Those of you who avidly follow my reviews will have noticed that … oh c’mon, there must be someone beyond Mrs. Carcharodon … really? No one? No one at all?! OK, fine. Fuck all y’all! Mrs. C., this one’s for you! So, sweetie, you’ll have noticed that in my reviews, I tend to steer clear of death metal as a genre. There are two principal reasons for this. First, I don’t really like death metal – the unrelenting nature of the music, coupled with the dying frog vocals, just doesn’t do it for me. Second – and as a function of the first – I don’t know much about it. But, if you stick a ‘blackened’ tag in front of ‘death metal,’ shit, I guess I’ll give it a go. So, French stalwarts Necrowretch, I hope you feel suitably honored by the amateur treatment your fourth full-length, The Ones from Hell, is about to receive.
The follow-up to 2017’s brutal, black-metal driven Satanic Slavery actually sees Necrowretch kick off things in surprisingly gentle fashion, as “Pure Hellfire” opens to with an acoustic guitar strumming delicately over light, pacy percussion. This lasts all of 64 seconds until the first, ponderously heavy chord hits. Another 65 seconds in and The Ones from Hell begins pummeling you in earnest. When it does launch its fury at you (with a “The Great Southern Trendkill”-worthy howl), it does so in black-metal drenched tones. Indeed, the first three tracks definitely play up the ‘blackened’ tag but as Necrowretch move into “Absolute Evil” and the malevolently crawling tones of “Codex Obscuritas,” things take on a definite swagger, with a heavy groove to the riffs. At the same time, long-standing drummer Ilmar throttles back on the blast beats, simplifying what he’s doing in favor of a slower, almost hypnotic vibe.
After the opening third of the album, it’s not until Necrowretch move into the eponymous album closer that they really step up the speed again. Back third tracks “Darkness Supreme” and “Through the Black Abyss” – which, like the opener begins in atmospheric acoustic tones – are, for the most part, grindingly heavy tracks, built on churning, oppressively weighty riffs, that never break into the out and out technicality I associate (probably in my ignorance) with modern death metal. In that sense, there’s a fair bit of Earth Rot‘s Renascentia on show, while the threatening, sepulchral tones of The Ones from Hell remind me of cuts like “Ruins” and “Unas, Slayer of Gods” from Nile’s In Their Darkened Shrines. Unlike Nile, however, Necrowretch founding member Vlad’s harsh vocals make more of a blackened rasp than they do of guttural death metal roars and the tortured shrieks that come in on cuts like “Necrowretch” and “Codex Obscuritas” conjure memories of British sludgers Charger.
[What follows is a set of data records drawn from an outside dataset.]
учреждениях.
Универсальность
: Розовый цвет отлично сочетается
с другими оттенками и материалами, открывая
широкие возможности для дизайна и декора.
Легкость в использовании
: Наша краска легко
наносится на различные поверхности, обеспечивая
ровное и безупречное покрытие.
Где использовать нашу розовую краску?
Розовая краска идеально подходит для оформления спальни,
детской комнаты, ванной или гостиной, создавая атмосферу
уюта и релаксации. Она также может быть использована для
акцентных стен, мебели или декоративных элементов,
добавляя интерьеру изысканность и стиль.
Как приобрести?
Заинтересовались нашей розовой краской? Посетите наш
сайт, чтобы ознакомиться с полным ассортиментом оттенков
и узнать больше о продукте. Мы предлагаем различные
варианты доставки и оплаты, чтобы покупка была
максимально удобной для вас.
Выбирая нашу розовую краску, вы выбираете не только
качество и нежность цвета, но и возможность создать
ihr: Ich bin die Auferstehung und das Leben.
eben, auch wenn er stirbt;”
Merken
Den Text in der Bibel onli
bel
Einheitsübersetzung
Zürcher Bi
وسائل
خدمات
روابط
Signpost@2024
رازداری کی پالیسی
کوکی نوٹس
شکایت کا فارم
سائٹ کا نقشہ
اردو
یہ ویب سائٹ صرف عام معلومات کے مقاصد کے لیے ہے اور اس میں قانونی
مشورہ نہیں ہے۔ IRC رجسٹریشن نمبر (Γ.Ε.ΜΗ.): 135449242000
To my surprise, there is actually a lot to like about The Ones from Hell. In pacing terms, Necrowretch’s latest has more in common with their 2013 debut, Putrid Death Sorcery, than their last outing. Stylistically, however, the black metal influences seen on Satanic Slavery continue to play a significant part in what Necrowretch do and the atmosphere they craft. While I wonder at times whether the echoey effects on Vlad’s vocals are at times over-used (“Codex Obscuritas”), my main criticism of The Ones from Hell is the production. This sees the drums and vocals frequently too high in the mix, with Vlad and Wence’s guitars sometimes slipping into a sludgy background swamp. Whilst that’s all well and good on a sludge record, for all its weight, sludge this is not and, to gel with the vocals and work on drums, the riffs need to be cleaner. This is not an issue throughout the record though and when everything clicks, like on “Luciferian Sovranty,” the title track and “Darkness Supreme,” it really clicks.
I went into The Ones from Hell mainly due to a nagging sense that I should probably broaden out my review fodder, and with no real expectation of enjoying it. I have been very pleasantly surprised, however, by the black-metal led harshness on show at the start of the record and the pleasingly claustrophobic weight of the second half. At a compact 37 minutes, there’s variety enough to engage, without ever feeling ponderous or long-winded. This, Mrs. C., is likely to now see me spending more time in the blackened death metal camp, as well as with Necrowretch’s back catalog. So sweetie, if you’re looking for a Valentine’s present for me, you could do a lot worse than a vinyl copy of The Ones from Hell.